Any one of the three could fill any room in America; to have them all on the same stage is a reason for rejoicing. Mr. Legrand turns "What Are You Doing the Rest of Your Life?" into a three-act play, playing grand chords on a grand piano and singing his little French-accented chops off, changing tempos and moods, scene by scene, with the great pianist-arranger Mike Renzi on a second grand piano, filling in the subtexts. Mr. Bergman negotiates the edgy curves and melodic detours of "The Windmills of Your Mind" with sincere and heartfelt purity. Neither composer is an accomplished vocal stylist, but they each know, feel and phrase their own songs with the kind of radar that can't be taught.

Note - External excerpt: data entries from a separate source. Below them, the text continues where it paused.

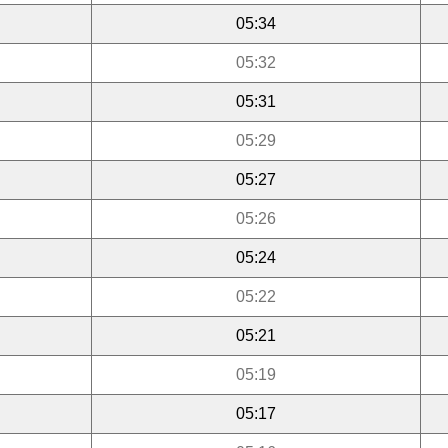
05:34
05:32
05:31
05:29
05:27
05:26
05:24
05:22
05:21
05:19
05:17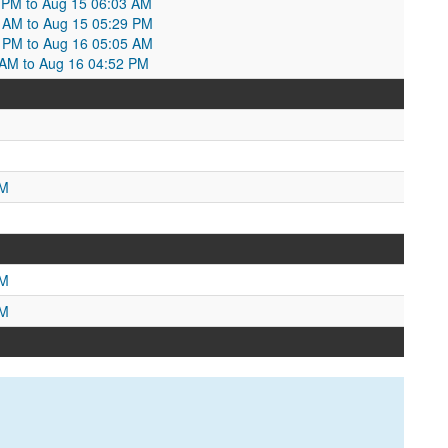
7 PM to Aug 15 06:03 AM
3 AM to Aug 15 05:29 PM
9 PM to Aug 16 05:05 AM
5 AM to Aug 16 04:52 PM
M
PM
PM
PM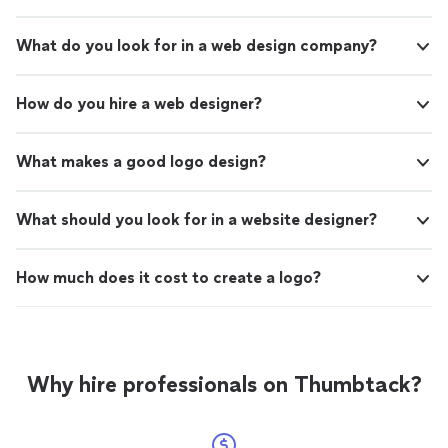
What do you look for in a web design company?
How do you hire a web designer?
What makes a good logo design?
What should you look for in a website designer?
How much does it cost to create a logo?
Why hire professionals on Thumbtack?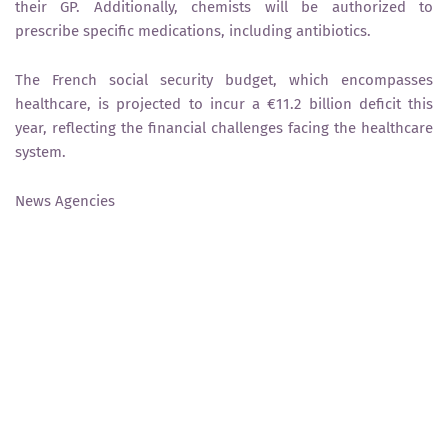
their GP. Additionally, chemists will be authorized to
prescribe specific medications, including antibiotics.
The French social security budget, which encompasses
healthcare, is projected to incur a €11.2 billion deficit this
year, reflecting the financial challenges facing the healthcare
system.
News Agencies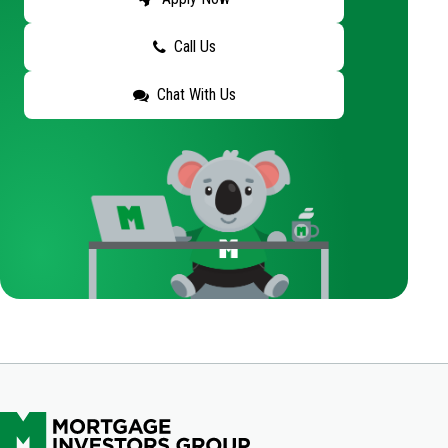
Call Us
Chat With Us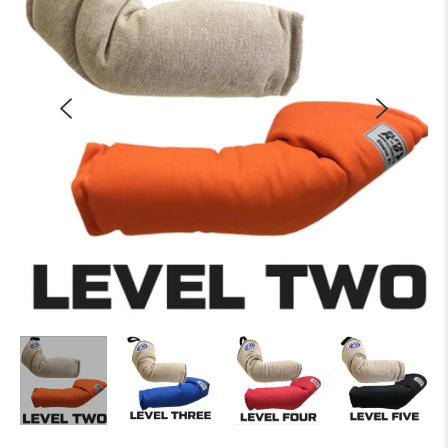
Training Tools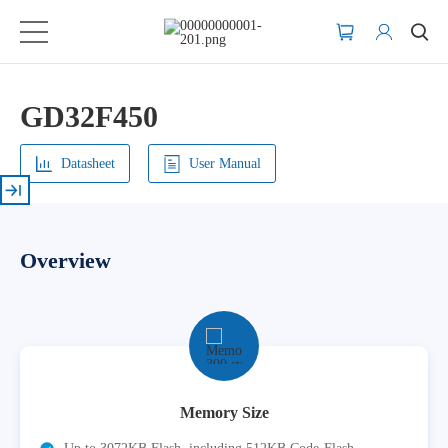
GD32F450
Datasheet
User Manual
Overview
Memory Size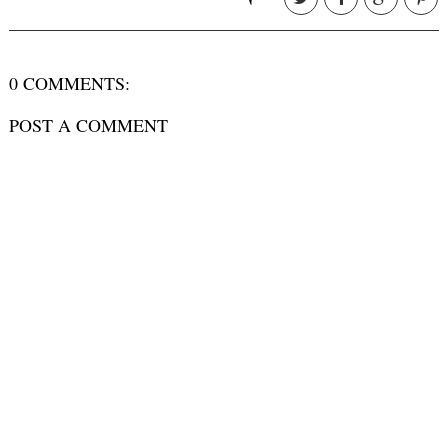
0 COMMENTS:
POST A COMMENT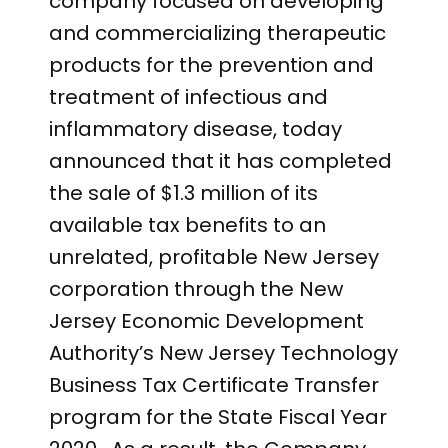
company focused on developing
and commercializing therapeutic
products for the prevention and
treatment of infectious and
inflammatory disease, today
announced that it has completed
the sale of $1.3 million of its
available tax benefits to an
unrelated, profitable New Jersey
corporation through the New
Jersey Economic Development
Authority’s New Jersey Technology
Business Tax Certificate Transfer
program for the State Fiscal Year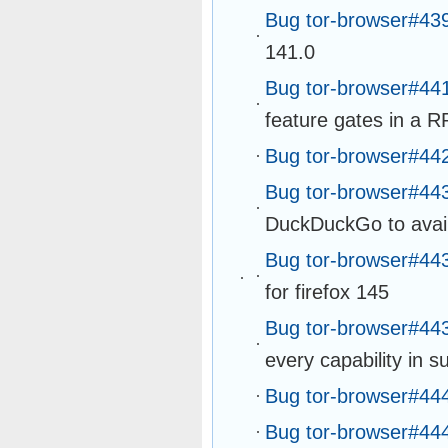
Bug tor-browser#43
141.0
Bug tor-browser#44
feature gates in a R
Bug tor-browser#44
Bug tor-browser#44
DuckDuckGo to avail
Bug tor-browser#44
for firefox 145
Bug tor-browser#44
every capability in 
Bug tor-browser#44
Bug tor-browser#44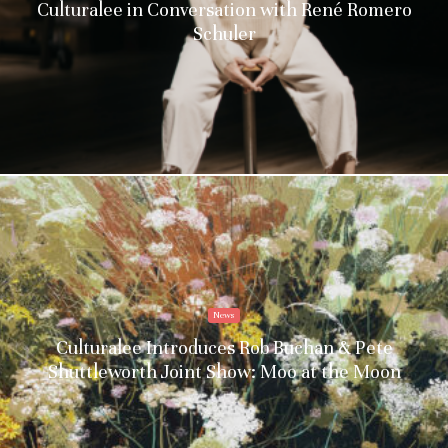
Culturalee in Conversation with René Romero
Schuler
News
Culturalee Introduces Rob Buchan & Pete
Shuttleworth Joint Show: Moo at the Moon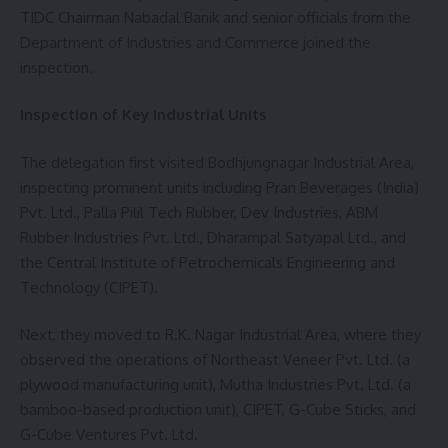
TIDC Chairman Nabadal Banik and senior officials from the
Department of Industries and Commerce joined the
inspection.
Inspection of Key Industrial Units
The delegation first visited Bodhjungnagar Industrial Area,
inspecting prominent units including Pran Beverages (India)
Pvt. Ltd., Palla Pilil Tech Rubber, Dev Industries, ABM
Rubber Industries Pvt. Ltd., Dharampal Satyapal Ltd., and
the Central Institute of Petrochemicals Engineering and
Technology (CIPET).
Next, they moved to R.K. Nagar Industrial Area, where they
observed the operations of Northeast Veneer Pvt. Ltd. (a
plywood manufacturing unit), Mutha Industries Pvt. Ltd. (a
bamboo-based production unit), CIPET, G-Cube Sticks, and
G-Cube Ventures Pvt. Ltd.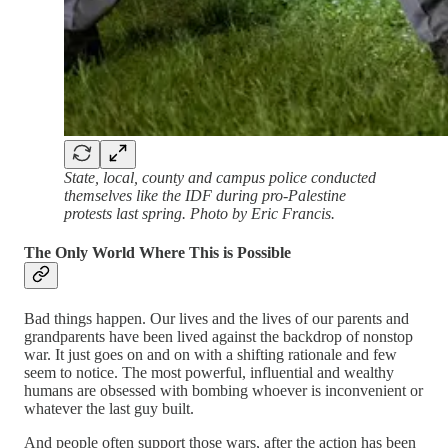
State, local, county and campus police conducted
themselves like the IDF during pro-Palestine
protests last spring. Photo by Eric Francis.
The Only World Where This is Possible
Bad things happen. Our lives and the lives of our parents and
grandparents have been lived against the backdrop of nonstop
war. It just goes on and on with a shifting rationale and few
seem to notice. The most powerful, influential and wealthy
humans are obsessed with bombing whoever is inconvenient or
whatever the last guy built.
And people often support those wars, after the action has been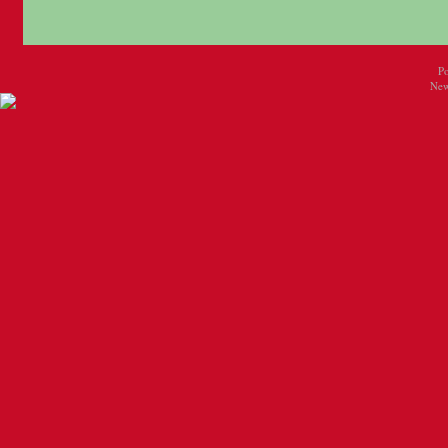
P
New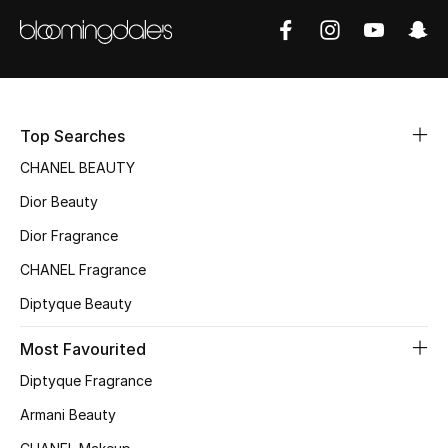
Sale
NEW IN
New Season
Top Searches
The Resort Edit
CHANEL BEAUTY
Dior Beauty
Online Exclusives
Dior Fragrance
Women's Edits
CHANEL Fragrance
Diptyque Beauty
Women's Clothing
Most Favourited
Women's Shoes
Diptyque Fragrance
Women's Bags
Armani Beauty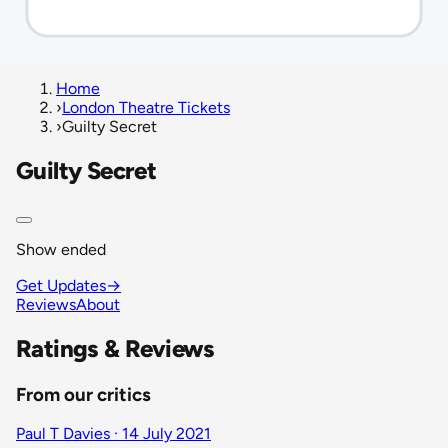
Home
›
London Theatre Tickets
›
Guilty Secret
Guilty Secret
Show ended
Get Updates
→
Reviews
About
Ratings & Reviews
From our critics
Paul T Davies · 14 July 2021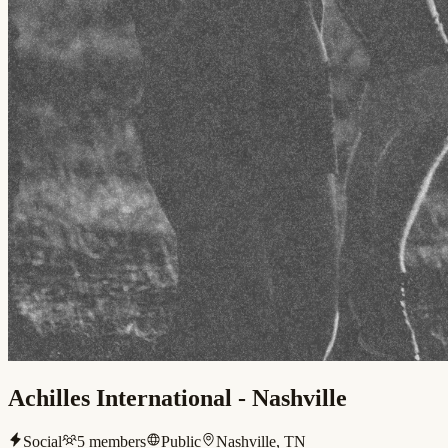
Achilles International - Nashville
Social
5
members
Public
Nashville, TN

Then the fabulous Patti Austin takes over like a glamorous pugilist, gripping every song in a hammerlock hold, scratching her way into the heart of its lyrics and declaring a K.O. on every chorus. Blessed with the richest set of pipes since Sarah Vaughan, the sweetest harmonic bounce since Ella Fitzgerald and more polish and humor than girl singers half her age, Ms. Austin uses her awesome sense of irony and control to turn the brilliant "Ask Yourself Why" into a litany of badly needed freedoms of expression in an age of oppression and phony political correctness, then architecturally builds an arrangement of "How Do You Keep the Music Playing?" from the ground floor until it soars skyward. Milking the rangy "You Must Believe in Spring" of its pathos and tenderness, she leaves you pleading for more.
Legrand, Bergman and Austin: For one hour of ecstasy, they turn a cabaret stage off a hotel lobby into the center spot at Carnegie Hall. This kind of perfection won't come around again. Only a fool would be dumb enough to miss it on this once-in-a-blue-moon occasion.